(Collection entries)
____
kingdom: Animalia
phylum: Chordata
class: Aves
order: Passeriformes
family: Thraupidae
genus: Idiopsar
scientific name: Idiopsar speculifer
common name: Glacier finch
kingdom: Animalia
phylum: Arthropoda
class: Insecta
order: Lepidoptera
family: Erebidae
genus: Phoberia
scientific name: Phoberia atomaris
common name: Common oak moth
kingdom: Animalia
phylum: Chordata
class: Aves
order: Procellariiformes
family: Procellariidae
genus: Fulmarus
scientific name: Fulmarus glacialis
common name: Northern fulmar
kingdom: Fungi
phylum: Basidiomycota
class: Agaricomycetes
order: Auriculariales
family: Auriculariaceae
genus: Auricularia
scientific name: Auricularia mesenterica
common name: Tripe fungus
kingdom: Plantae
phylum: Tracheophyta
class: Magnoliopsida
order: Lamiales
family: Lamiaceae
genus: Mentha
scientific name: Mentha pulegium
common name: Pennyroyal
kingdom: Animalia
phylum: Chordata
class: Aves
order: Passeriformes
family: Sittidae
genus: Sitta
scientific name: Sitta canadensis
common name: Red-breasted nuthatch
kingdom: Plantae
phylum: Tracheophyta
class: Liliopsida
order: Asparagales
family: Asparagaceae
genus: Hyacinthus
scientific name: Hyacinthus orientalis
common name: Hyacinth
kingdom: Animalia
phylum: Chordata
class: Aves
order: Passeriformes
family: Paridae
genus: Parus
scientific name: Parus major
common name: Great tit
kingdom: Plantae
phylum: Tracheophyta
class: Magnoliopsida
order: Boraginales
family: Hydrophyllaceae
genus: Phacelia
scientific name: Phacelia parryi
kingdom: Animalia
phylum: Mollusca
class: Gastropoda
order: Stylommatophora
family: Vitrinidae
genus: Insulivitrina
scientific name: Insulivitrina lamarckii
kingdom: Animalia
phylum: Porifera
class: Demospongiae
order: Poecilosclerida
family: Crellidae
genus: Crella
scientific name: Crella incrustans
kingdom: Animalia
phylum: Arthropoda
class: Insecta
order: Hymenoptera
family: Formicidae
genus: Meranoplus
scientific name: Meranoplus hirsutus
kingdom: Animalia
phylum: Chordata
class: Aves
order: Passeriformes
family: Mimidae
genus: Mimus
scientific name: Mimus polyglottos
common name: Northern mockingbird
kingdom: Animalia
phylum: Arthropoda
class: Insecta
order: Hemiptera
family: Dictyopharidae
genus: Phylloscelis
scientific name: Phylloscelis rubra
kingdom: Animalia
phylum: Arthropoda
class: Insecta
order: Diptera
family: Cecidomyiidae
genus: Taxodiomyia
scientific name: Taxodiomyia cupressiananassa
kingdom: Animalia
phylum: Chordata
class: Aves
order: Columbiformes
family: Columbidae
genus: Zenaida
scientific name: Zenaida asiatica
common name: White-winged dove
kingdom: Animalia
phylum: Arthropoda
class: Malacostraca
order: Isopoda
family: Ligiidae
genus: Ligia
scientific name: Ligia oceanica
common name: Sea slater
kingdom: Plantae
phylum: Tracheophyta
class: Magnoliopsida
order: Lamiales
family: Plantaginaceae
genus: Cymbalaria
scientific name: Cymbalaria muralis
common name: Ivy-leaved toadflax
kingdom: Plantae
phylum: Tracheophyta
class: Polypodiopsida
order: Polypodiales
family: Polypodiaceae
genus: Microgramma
____
#### REQUIREMENTS
Copy these lines word for word.

#### OUTPUT
kingdom: Animalia
phylum: Chordata
class: Aves
order: Passeriformes
family: Thraupidae
genus: Idiopsar
scientific name: Idiopsar speculifer
common name: Glacier finch
kingdom: Animalia
phylum: Arthropoda
class: Insecta
order: Lepidoptera
family: Erebidae
genus: Phoberia
scientific name: Phoberia atomaris
common name: Common oak moth
kingdom: Animalia
phylum: Chordata
class: Aves
order: Procellariiformes
family: Procellariidae
genus: Fulmarus
scientific name: Fulmarus glacialis
common name: Northern fulmar
kingdom: Fungi
phylum: Basidiomycota
class: Agaricomycetes
order: Auriculariales
family: Auriculariaceae
genus: Auricularia
scientific name: Auricularia mesenterica
common name: Tripe fungus
kingdom: Plantae
phylum: Tracheophyta
class: Magnoliopsida
order: Lamiales
family: Lamiaceae
genus: Mentha
scientific name: Mentha pulegium
common name: Pennyroyal
kingdom: Animalia
phylum: Chordata
class: Aves
order: Passeriformes
family: Sittidae
genus: Sitta
scientific name: Sitta canadensis
common name: Red-breasted nuthatch
kingdom: Plantae
phylum: Tracheophyta
class: Liliopsida
order: Asparagales
family: Asparagaceae
genus: Hyacinthus
scientific name: Hyacinthus orientalis
common name: Hyacinth
kingdom: Animalia
phylum: Chordata
class: Aves
order: Passeriformes
family: Paridae
genus: Parus
scientific name: Parus major
common name: Great tit
kingdom: Plantae
phylum: Tracheophyta
class: Magnoliopsida
order: Boraginales
family: Hydrophyllaceae
genus: Phacelia
scientific name: Phacelia parryi
kingdom: Animalia
phylum: Mollusca
class: Gastropoda
order: Stylommatophora
family: Vitrinidae
genus: Insulivitrina
scientific name: Insulivitrina lamarckii
kingdom: Animalia
phylum: Porifera
class: Demospongiae
order: Poecilosclerida
family: Crellidae
genus: Crella
scientific name: Crella incrustans
kingdom: Animalia
phylum: Arthropoda
class: Insecta
order: Hymenoptera
family: Formicidae
genus: Meranoplus
scientific name: Meranoplus hirsutus
kingdom: Animalia
phylum: Chordata
class: Aves
order: Passeriformes
family: Mimidae
genus: Mimus
scientific name: Mimus polyglottos
common name: Northern mockingbird
kingdom: Animalia
phylum: Arthropoda
class: Insecta
order: Hemiptera
family: Dictyopharidae
genus: Phylloscelis
scientific name: Phylloscelis rubra
kingdom: Animalia
phylum: Arthropoda
class: Insecta
order: Diptera
family: Cecidomyiidae
genus: Taxodiomyia
scientific name: Taxodiomyia cupressiananassa
kingdom: Animalia
phylum: Chordata
class: Aves
order: Columbiformes
family: Columbidae
genus: Zenaida
scientific name: Zenaida asiatica
common name: White-winged dove
kingdom: Animalia
phylum: Arthropoda
class: Malacostraca
order: Isopoda
family: Ligiidae
genus: Ligia
scientific name: Ligia oceanica
common name: Sea slater
kingdom: Plantae
phylum: Tracheophyta
class: Magnoliopsida
order: Lamiales
family: Plantaginaceae
genus: Cymbalaria
scientific name: Cymbalaria muralis
common name: Ivy-leaved toadflax
kingdom: Plantae
phylum: Tracheophyta
class: Polypodiopsida
order: Polypodiales
family: Polypodiaceae
genus: Microgramma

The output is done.